Skandal we Francji. Chodzi o „nadużycia” dotyczące działalności tak zwanych „hosteli bezpieczeństwa dla osób LGBT”, które od wielu lat są dotowane z budżetu państwa i kasy miast. W 2019 roku miały one „pod opieką” 474 młodocianych homoseksualistów i osób transpłciowych. Raport eufemistycznie mówi o „quasi-sekciarskiej działalności”, fatalnym zarządzaniu i dość swobodnym dysponowaniu funduszami.
„Le Refuge” jest uznane od 2011 roku za organizację „wyższej użyteczności publicznej”. W 2020 roku stało się fundacją, której statutowy cel to „zapobieganie izolacji i samobójstw młodych ludzi LGBT+ w wieku od 14 do 25 lat i pomoc ofiarom homofobii i transfobii, zwłaszcza w przypadkach odrzucenia przez rodziny”. Posiada 20 operacyjnych delegatur departamentów. Zarządza także Krajowym Eksperymentalnym Systemem Mieszkaniowy (DENH) „dla młodych uchodźców i osób LGBT+”.
Wesprzyj nas już teraz!
Sygnały o nadużyciach nadchodziły od dawna. W 2014 r. Rue89 przywołał przypadki zwolnienia i skazania wolontariusza za wykorzystywanie seksualne nieletnich. Inny przypadek dotyczył rzekomej samobójczej śmierci jednego z podopiecznych, który miał być prześladowany przez swoją rodzinę. Okazało się, że jego śmierć była wypadkiem. Kilku świadków mówiło o molestowaniu. Krytykowano także wykorzystywanie darowizn na niejasne cele.

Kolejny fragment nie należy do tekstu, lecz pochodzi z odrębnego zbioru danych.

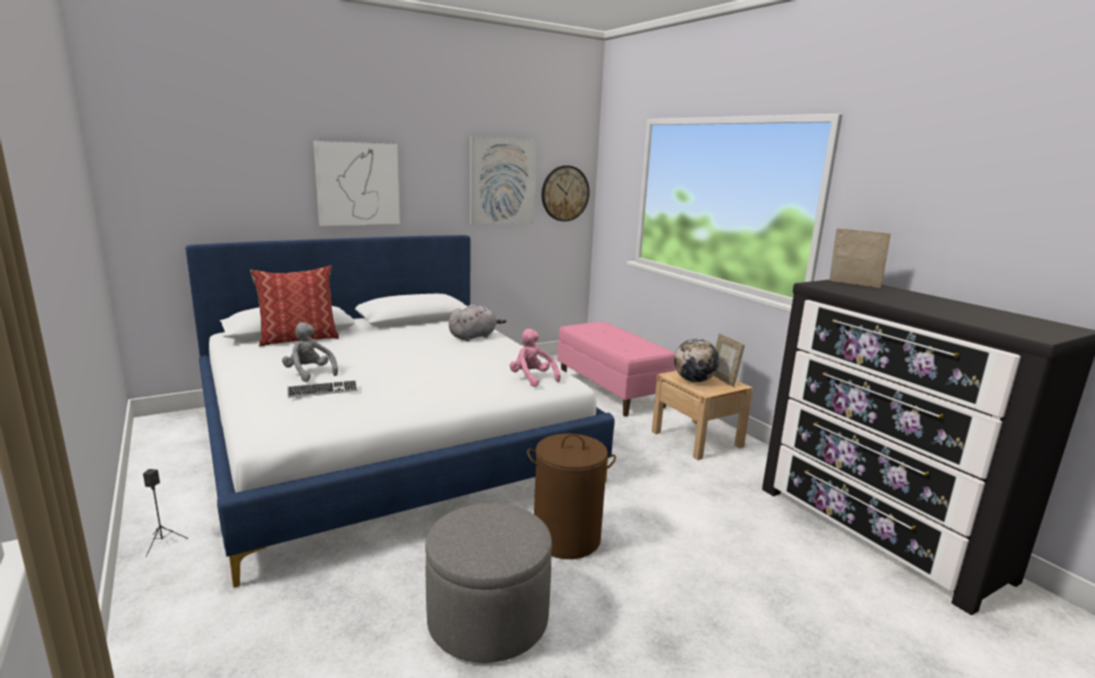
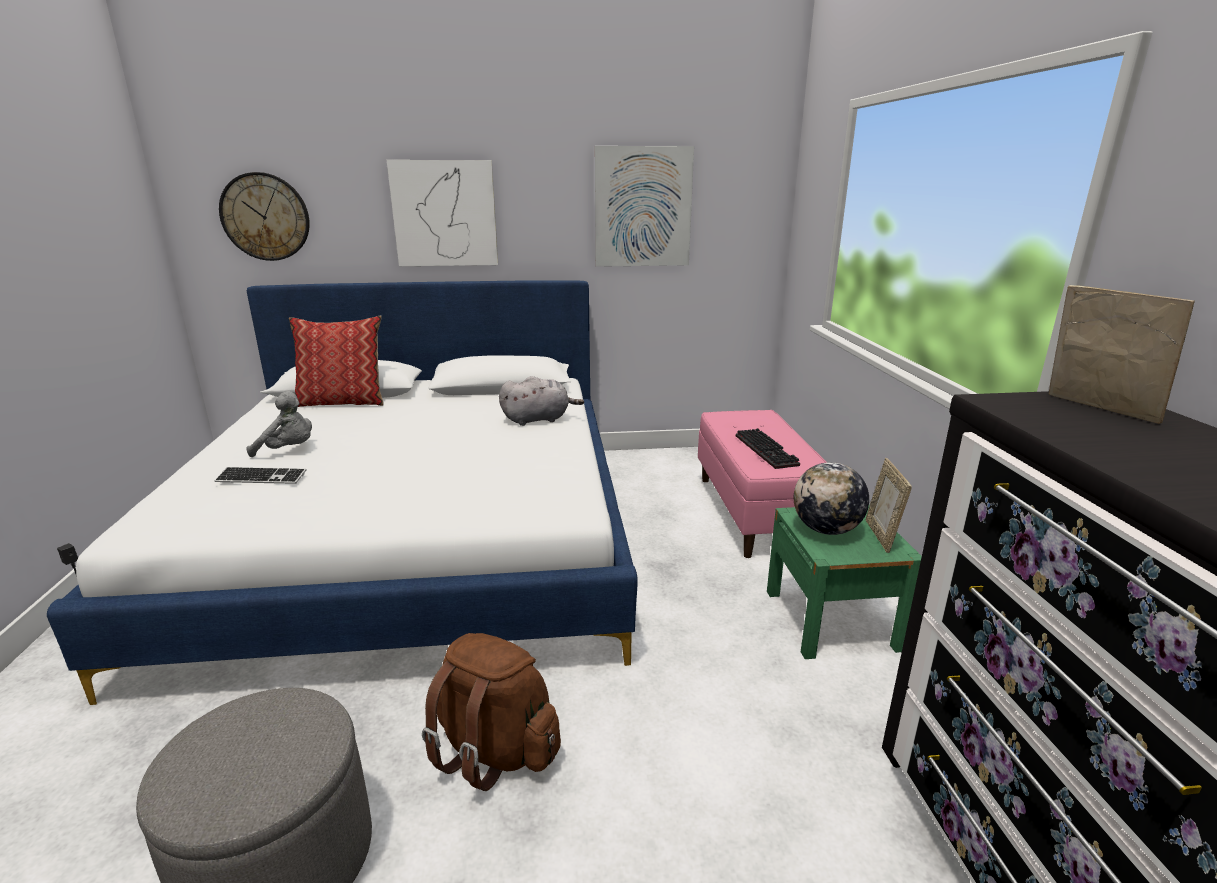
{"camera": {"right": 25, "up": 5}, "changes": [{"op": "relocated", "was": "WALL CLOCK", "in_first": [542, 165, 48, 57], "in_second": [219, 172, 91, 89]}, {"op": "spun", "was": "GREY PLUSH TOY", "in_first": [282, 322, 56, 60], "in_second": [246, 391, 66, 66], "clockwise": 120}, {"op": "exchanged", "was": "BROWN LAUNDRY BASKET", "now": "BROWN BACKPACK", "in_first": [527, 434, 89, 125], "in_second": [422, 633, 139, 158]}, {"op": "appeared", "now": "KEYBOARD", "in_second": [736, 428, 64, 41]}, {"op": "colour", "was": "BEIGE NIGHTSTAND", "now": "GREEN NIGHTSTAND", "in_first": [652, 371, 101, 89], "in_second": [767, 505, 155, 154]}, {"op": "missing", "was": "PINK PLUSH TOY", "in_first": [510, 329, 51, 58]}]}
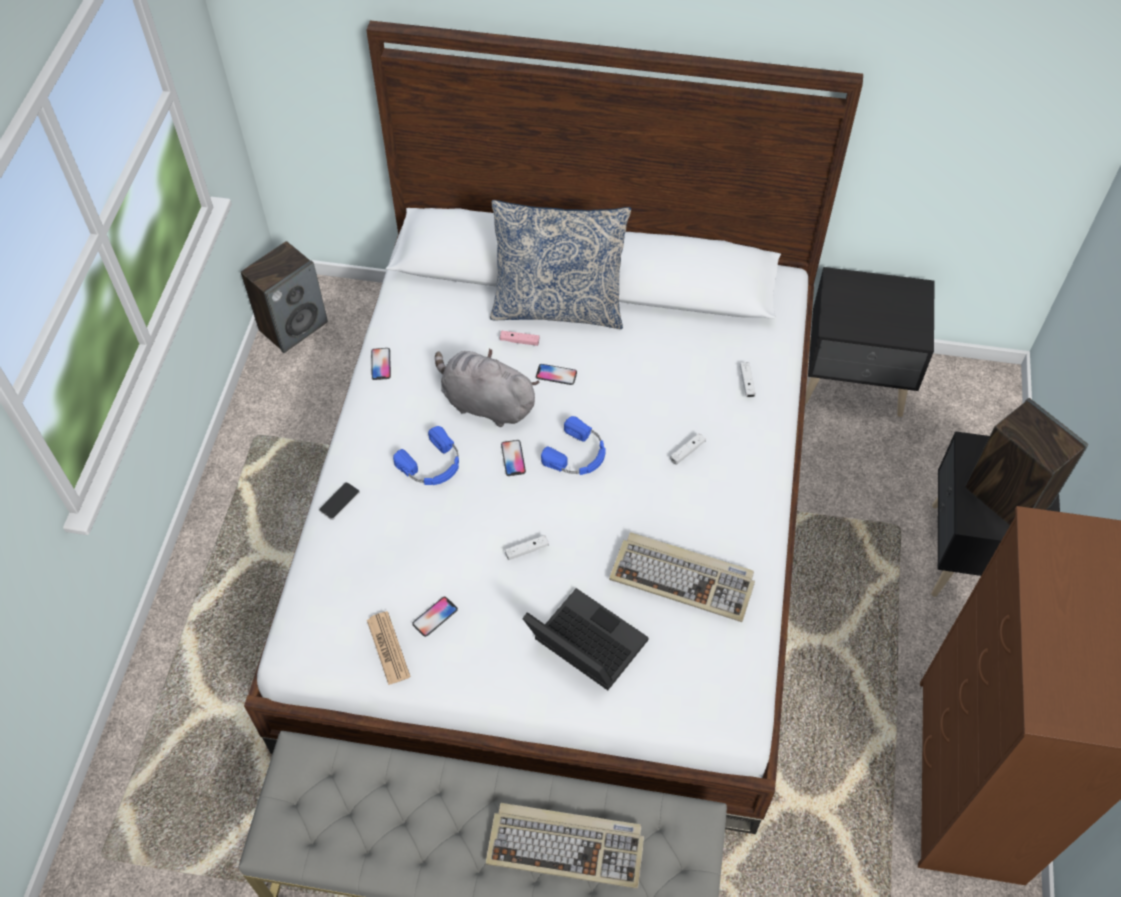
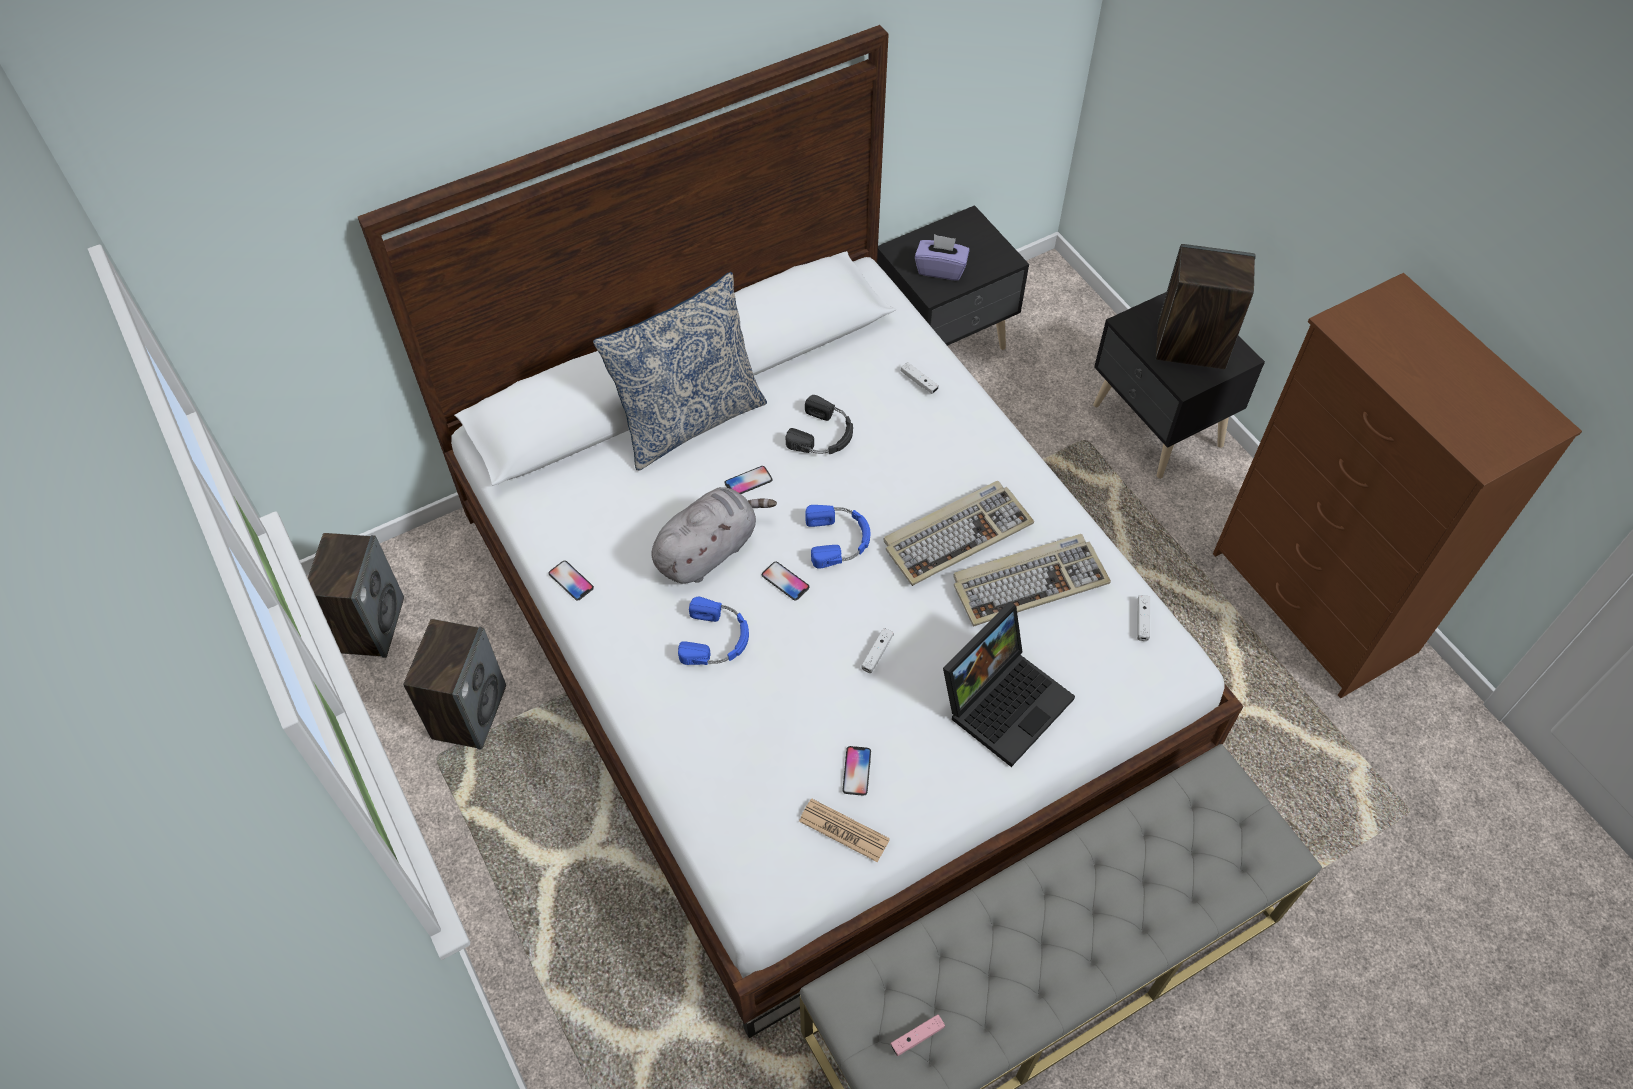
{"camera": {"right": -40, "up": 0}, "changes": [{"op": "appeared", "now": "SPEAKER", "in_second": [403, 619, 103, 130]}, {"op": "spun", "was": "GREY PLUSH TOY", "in_first": [435, 348, 105, 79], "in_second": [651, 487, 126, 97], "clockwise": 150}, {"op": "appeared", "now": "BLACK HEADPHONES", "in_second": [786, 395, 67, 59]}, {"op": "relocated", "was": "KEYBOARD", "in_first": [486, 803, 158, 86], "in_second": [884, 481, 150, 105]}, {"op": "relocated", "was": "PINK GAME CONTROLLER", "in_first": [500, 331, 39, 15], "in_second": [891, 1014, 54, 42]}, {"op": "appeared", "now": "PURPLE TISSUE BOX", "in_second": [915, 234, 55, 47]}, {"op": "spun", "was": "LAPTOP", "in_first": [522, 588, 127, 102], "in_second": [943, 602, 132, 165], "clockwise": 135}, {"op": "relocated", "was": "WHITE GAME CONTROLLER", "in_first": [670, 433, 36, 32], "in_second": [1137, 595, 13, 46]}, {"op": "missing", "was": "PHONE", "in_first": [319, 482, 41, 38]}]}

W grudniu 2020 roku Fundacja „Le Refuge” zobowiązała się do przeprowadzenia audytu przez zewnętrzną i niezależną firmę. W lutym pojawił się raport, po którym zrządzająca od lat stowarzyszeniem para homoseksualistów Nicolas Noguier i Frederic Gal podała się 19 lutego do dymisji. Zarząd „Le Refuge” przeprosił i obiecał restrukturyzację.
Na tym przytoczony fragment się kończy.